## Supplied data

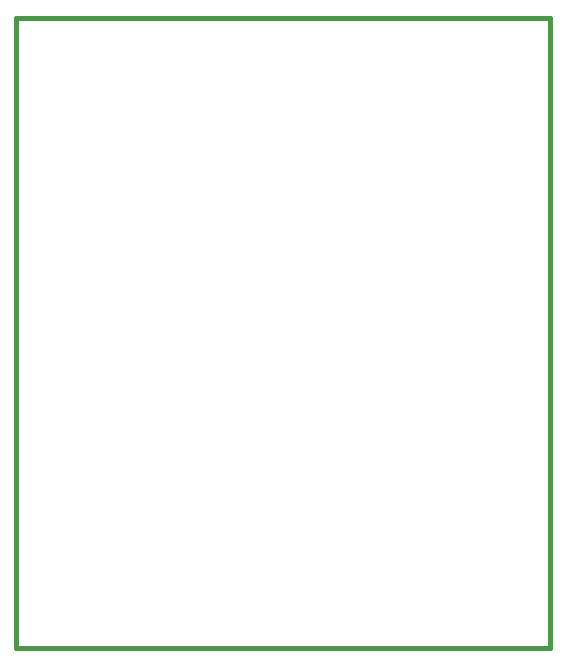
<source format=gbr>
G04 (created by PCBNEW-RS274X (2011-07-19)-testing) date Tue 12 Jun 2012 01:26:16 PM PDT*
G01*
G70*
G90*
%MOIN*%
G04 Gerber Fmt 3.4, Leading zero omitted, Abs format*
%FSLAX34Y34*%
G04 APERTURE LIST*
%ADD10C,0.006000*%
%ADD11C,0.015000*%
G04 APERTURE END LIST*
G54D10*
G54D11*
X57850Y-51500D02*
X57850Y-30500D01*
X75650Y-51500D02*
X57850Y-51500D01*
X75650Y-30500D02*
X75650Y-51500D01*
X57850Y-30500D02*
X75650Y-30500D01*
M02*

</source>
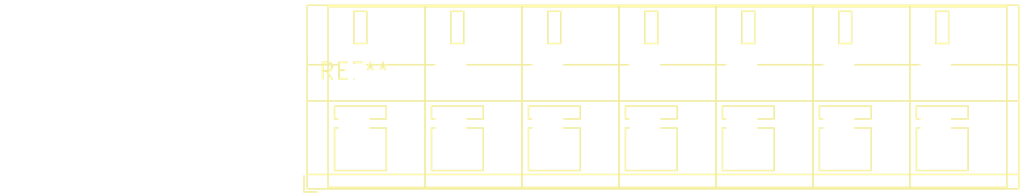
<source format=kicad_pcb>
(kicad_pcb (version 20240108) (generator pcbnew)

  (general
    (thickness 1.6)
  )

  (paper "A4")
  (layers
    (0 "F.Cu" signal)
    (31 "B.Cu" signal)
    (32 "B.Adhes" user "B.Adhesive")
    (33 "F.Adhes" user "F.Adhesive")
    (34 "B.Paste" user)
    (35 "F.Paste" user)
    (36 "B.SilkS" user "B.Silkscreen")
    (37 "F.SilkS" user "F.Silkscreen")
    (38 "B.Mask" user)
    (39 "F.Mask" user)
    (40 "Dwgs.User" user "User.Drawings")
    (41 "Cmts.User" user "User.Comments")
    (42 "Eco1.User" user "User.Eco1")
    (43 "Eco2.User" user "User.Eco2")
    (44 "Edge.Cuts" user)
    (45 "Margin" user)
    (46 "B.CrtYd" user "B.Courtyard")
    (47 "F.CrtYd" user "F.Courtyard")
    (48 "B.Fab" user)
    (49 "F.Fab" user)
    (50 "User.1" user)
    (51 "User.2" user)
    (52 "User.3" user)
    (53 "User.4" user)
    (54 "User.5" user)
    (55 "User.6" user)
    (56 "User.7" user)
    (57 "User.8" user)
    (58 "User.9" user)
  )

  (setup
    (pad_to_mask_clearance 0)
    (pcbplotparams
      (layerselection 0x00010fc_ffffffff)
      (plot_on_all_layers_selection 0x0000000_00000000)
      (disableapertmacros false)
      (usegerberextensions false)
      (usegerberattributes false)
      (usegerberadvancedattributes false)
      (creategerberjobfile false)
      (dashed_line_dash_ratio 12.000000)
      (dashed_line_gap_ratio 3.000000)
      (svgprecision 4)
      (plotframeref false)
      (viasonmask false)
      (mode 1)
      (useauxorigin false)
      (hpglpennumber 1)
      (hpglpenspeed 20)
      (hpglpendiameter 15.000000)
      (dxfpolygonmode false)
      (dxfimperialunits false)
      (dxfusepcbnewfont false)
      (psnegative false)
      (psa4output false)
      (plotreference false)
      (plotvalue false)
      (plotinvisibletext false)
      (sketchpadsonfab false)
      (subtractmaskfromsilk false)
      (outputformat 1)
      (mirror false)
      (drillshape 1)
      (scaleselection 1)
      (outputdirectory "")
    )
  )

  (net 0 "")

  (footprint "TerminalBlock_WAGO_236-507_1x07_P7.50mm_45Degree" (layer "F.Cu") (at 0 0))

)

</source>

## Problem
Every line above that includes the word "APERTURE" must appear in the answer.

## Exercise response
G04 APERTURE LIST*
G04 APERTURE END LIST*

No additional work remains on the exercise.